The lines wanted run from the first one below through the one with "immunohistochemical staining of". Return them exactly.

Excerpted records section start

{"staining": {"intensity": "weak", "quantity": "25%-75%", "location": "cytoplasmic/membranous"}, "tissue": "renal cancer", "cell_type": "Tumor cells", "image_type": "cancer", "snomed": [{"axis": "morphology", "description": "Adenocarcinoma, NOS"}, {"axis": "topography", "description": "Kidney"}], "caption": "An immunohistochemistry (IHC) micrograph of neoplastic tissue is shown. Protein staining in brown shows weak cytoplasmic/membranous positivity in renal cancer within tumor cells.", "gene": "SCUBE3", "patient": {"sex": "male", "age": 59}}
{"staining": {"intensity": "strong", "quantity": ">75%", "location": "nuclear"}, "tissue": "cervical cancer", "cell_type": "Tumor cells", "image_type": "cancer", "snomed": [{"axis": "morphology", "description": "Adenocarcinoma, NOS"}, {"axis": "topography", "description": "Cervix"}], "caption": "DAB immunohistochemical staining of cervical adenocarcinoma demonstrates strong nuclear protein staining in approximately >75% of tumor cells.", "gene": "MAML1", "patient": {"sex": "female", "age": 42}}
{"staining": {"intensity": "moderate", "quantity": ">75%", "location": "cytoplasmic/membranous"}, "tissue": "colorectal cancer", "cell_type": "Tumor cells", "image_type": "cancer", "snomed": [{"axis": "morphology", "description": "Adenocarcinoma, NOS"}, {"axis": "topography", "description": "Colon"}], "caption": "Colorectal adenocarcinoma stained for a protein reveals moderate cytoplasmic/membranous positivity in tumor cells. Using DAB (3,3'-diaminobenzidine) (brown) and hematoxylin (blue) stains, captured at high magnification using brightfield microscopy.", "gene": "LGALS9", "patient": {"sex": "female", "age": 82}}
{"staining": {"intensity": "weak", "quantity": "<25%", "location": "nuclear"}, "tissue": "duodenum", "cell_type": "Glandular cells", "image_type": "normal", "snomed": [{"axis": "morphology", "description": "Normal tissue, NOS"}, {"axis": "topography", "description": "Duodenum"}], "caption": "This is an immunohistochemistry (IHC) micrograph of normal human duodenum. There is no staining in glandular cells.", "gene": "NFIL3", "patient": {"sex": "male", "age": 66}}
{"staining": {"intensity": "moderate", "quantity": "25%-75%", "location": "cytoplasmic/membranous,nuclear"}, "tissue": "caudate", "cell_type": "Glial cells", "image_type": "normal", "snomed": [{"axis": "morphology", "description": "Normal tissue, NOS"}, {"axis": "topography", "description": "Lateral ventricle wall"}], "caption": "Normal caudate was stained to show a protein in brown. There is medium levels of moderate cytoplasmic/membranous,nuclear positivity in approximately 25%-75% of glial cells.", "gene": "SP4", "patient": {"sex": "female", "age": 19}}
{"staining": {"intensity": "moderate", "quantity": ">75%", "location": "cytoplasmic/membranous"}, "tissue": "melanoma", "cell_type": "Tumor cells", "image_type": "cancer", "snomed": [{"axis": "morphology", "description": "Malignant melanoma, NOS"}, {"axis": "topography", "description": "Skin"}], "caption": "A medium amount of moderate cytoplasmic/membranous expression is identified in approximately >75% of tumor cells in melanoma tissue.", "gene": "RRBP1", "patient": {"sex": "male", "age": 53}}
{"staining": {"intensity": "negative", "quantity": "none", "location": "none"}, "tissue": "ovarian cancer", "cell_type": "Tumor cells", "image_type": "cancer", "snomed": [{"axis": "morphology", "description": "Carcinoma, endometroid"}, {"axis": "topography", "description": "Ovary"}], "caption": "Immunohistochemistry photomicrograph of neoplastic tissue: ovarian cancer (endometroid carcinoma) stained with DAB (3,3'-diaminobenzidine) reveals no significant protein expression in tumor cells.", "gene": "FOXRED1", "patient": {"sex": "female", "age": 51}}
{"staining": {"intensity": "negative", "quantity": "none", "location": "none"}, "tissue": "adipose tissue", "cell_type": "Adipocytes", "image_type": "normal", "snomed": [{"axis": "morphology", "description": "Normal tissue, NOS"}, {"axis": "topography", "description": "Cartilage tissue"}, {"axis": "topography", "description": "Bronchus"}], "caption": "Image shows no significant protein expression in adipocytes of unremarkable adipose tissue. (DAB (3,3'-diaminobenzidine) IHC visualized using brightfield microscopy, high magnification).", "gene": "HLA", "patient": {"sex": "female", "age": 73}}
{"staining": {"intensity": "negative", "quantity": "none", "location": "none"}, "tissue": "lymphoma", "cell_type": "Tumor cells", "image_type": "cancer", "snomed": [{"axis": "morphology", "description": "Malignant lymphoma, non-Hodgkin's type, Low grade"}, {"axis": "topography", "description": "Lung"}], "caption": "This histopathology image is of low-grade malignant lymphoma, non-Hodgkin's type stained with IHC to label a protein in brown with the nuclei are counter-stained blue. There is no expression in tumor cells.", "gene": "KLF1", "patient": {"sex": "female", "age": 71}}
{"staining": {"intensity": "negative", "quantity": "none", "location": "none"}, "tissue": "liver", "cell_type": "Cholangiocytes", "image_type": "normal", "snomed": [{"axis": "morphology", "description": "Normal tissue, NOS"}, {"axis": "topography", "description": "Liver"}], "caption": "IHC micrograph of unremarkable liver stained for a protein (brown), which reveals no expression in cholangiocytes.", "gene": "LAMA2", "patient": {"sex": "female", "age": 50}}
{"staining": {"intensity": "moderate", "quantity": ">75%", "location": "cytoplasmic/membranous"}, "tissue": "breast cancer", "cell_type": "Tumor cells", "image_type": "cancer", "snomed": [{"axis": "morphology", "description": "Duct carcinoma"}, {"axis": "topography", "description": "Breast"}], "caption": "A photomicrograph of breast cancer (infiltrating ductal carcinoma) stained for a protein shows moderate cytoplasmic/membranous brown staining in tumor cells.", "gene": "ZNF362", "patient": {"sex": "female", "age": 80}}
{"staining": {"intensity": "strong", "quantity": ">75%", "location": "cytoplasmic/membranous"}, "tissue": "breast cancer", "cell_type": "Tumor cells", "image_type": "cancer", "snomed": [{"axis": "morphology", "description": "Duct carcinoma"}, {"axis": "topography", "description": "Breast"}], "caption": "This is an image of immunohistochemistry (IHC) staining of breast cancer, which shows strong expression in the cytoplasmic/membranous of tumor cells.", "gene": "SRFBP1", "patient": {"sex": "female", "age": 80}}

Excerpted records section end

• _Response area_
{"staining": {"intensity": "weak", "quantity": "25%-75%", "location": "cytoplasmic/membranous"}, "tissue": "renal cancer", "cell_type": "Tumor cells", "image_type": "cancer", "snomed": [{"axis": "morphology", "description": "Adenocarcinoma, NOS"}, {"axis": "topography", "description": "Kidney"}], "caption": "An immunohistochemistry (IHC) micrograph of neoplastic tissue is shown. Protein staining in brown shows weak cytoplasmic/membranous positivity in renal cancer within tumor cells.", "gene": "SCUBE3", "patient": {"sex": "male", "age": 59}}
{"staining": {"intensity": "strong", "quantity": ">75%", "location": "nuclear"}, "tissue": "cervical cancer", "cell_type": "Tumor cells", "image_type": "cancer", "snomed": [{"axis": "morphology", "description": "Adenocarcinoma, NOS"}, {"axis": "topography", "description": "Cervix"}], "caption": "DAB immunohistochemical staining of cervical adenocarcinoma demonstrates strong nuclear protein staining in approximately >75% of tumor cells.", "gene": "MAML1", "patient": {"sex": "female", "age": 42}}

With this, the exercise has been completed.